- [EXTRACT TO READ]
Police cars and ambulances were attacked, some even torched. Eighteen people, including police officers and other emergency service personnel, were injured.

...

In recent years many events that might not be considered “the Singapore way” have begun to occur. In November 2012, more than a hundred bus drivers for public transport company SMRT went on strike – the first in 26 years. In February 2013, a protest against the Population White Paper drew over 3,000 people, and organizers dubbed it the largest political protest in Singapore’s independent history. A follow-up protest in May again drew a significant crowd. The riot in Little India is simply the latest in a series of surprises.

These occurrences ... all draw attention to the possibility that there’s more behind the city-state’s carefully manicured image of wealth and order.

...

Singapore has one of the highest inequality levels in the developed world. The country’s eager dependence on importing cheap foreign labor has kept wages low especially for blue-collar workers, and there is no minimum wage. Although there is no official poverty line, the country also has a significant number of people considered as the “working poor,” struggling to make ends meet despite holding down jobs. Segments of society – both citizen and non-citizen – are beginning to feel disenfranchised, underserved and neglected, while the ultra-rich party on.

- [YOUR TASKS]
A) According to the passage on Singapore, how many people did the February 2013 protest against the Population White Paper draw?
B) Retype the passage on Singapore from "These occurrences ..." to "ultra-rich party on.".
C) Continue the passage on inequality and unrest in Singapore from where it stops.
The entries after this passage are separate material with no connection to it.

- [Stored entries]
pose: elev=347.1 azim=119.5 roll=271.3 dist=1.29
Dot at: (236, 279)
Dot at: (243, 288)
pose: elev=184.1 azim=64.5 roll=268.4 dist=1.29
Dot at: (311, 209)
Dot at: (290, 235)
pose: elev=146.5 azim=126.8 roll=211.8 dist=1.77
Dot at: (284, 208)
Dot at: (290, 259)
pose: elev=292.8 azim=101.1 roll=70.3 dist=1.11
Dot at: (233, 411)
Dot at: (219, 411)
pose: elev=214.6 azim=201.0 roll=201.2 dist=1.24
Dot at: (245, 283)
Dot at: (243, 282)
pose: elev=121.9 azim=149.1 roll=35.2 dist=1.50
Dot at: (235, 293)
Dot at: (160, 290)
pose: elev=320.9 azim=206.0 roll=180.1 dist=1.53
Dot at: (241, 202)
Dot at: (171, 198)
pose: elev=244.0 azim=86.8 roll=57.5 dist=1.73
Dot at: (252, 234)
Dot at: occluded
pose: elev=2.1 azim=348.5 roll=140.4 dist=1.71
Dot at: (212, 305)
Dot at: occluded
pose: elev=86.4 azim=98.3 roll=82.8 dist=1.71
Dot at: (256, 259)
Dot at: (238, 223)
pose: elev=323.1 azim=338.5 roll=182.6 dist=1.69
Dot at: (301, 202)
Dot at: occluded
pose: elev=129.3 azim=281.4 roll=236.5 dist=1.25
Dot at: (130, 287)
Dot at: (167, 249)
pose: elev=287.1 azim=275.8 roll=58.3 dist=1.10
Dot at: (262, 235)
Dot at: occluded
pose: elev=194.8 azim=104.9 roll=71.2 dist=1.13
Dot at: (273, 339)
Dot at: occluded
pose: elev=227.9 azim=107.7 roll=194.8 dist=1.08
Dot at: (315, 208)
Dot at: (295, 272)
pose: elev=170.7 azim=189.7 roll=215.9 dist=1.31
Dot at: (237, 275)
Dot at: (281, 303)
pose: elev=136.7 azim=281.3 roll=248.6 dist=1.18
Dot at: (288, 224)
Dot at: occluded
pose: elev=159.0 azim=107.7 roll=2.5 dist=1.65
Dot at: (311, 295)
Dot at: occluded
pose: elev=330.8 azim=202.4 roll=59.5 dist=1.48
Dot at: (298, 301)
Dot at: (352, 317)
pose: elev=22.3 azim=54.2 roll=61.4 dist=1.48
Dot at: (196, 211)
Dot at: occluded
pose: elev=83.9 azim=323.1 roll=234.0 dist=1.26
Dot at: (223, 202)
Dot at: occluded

- [TASK-BY-TASK ANSWERS]
A) Over 3,000 people.

B)
These occurrences ... all draw attention to the possibility that there’s more behind the city-state’s carefully manicured image of wealth and order.

...

Singapore has one of the highest inequality levels in the developed world. The country’s eager dependence on importing cheap foreign labor has kept wages low especially for blue-collar workers, and there is no minimum wage. Although there is no official poverty line, the country also has a significant number of people considered as the “working poor,” struggling to make ends meet despite holding down jobs. Segments of society – both citizen and non-citizen – are beginning to feel disenfranchised, underserved and neglected, while the ultra-rich party on.

C)
Migrant workers, who provide the manual labor which props up this shaky system, face huge struggles. Housed apart from the main population, these imported workers are expected to clean the streets and work on Singapore’s many construction sites, while remaining largely separate from mainstream society.

..

Blogs and social media networks have been buzzing with commentaries demanding more introspection and reflection. Even if the everyday alienation of migrant workers was not a direct cause of the riot, the possibility of it being an underlying cause has not gone unnoticed.

The streets have been cleared and it looks like business as usual in Little India. But the effects of Sunday night’s uproar linger on. Regardless of the official narrative we have once again caught a glimpse of the complexities lying beneath Singapore’s achievements.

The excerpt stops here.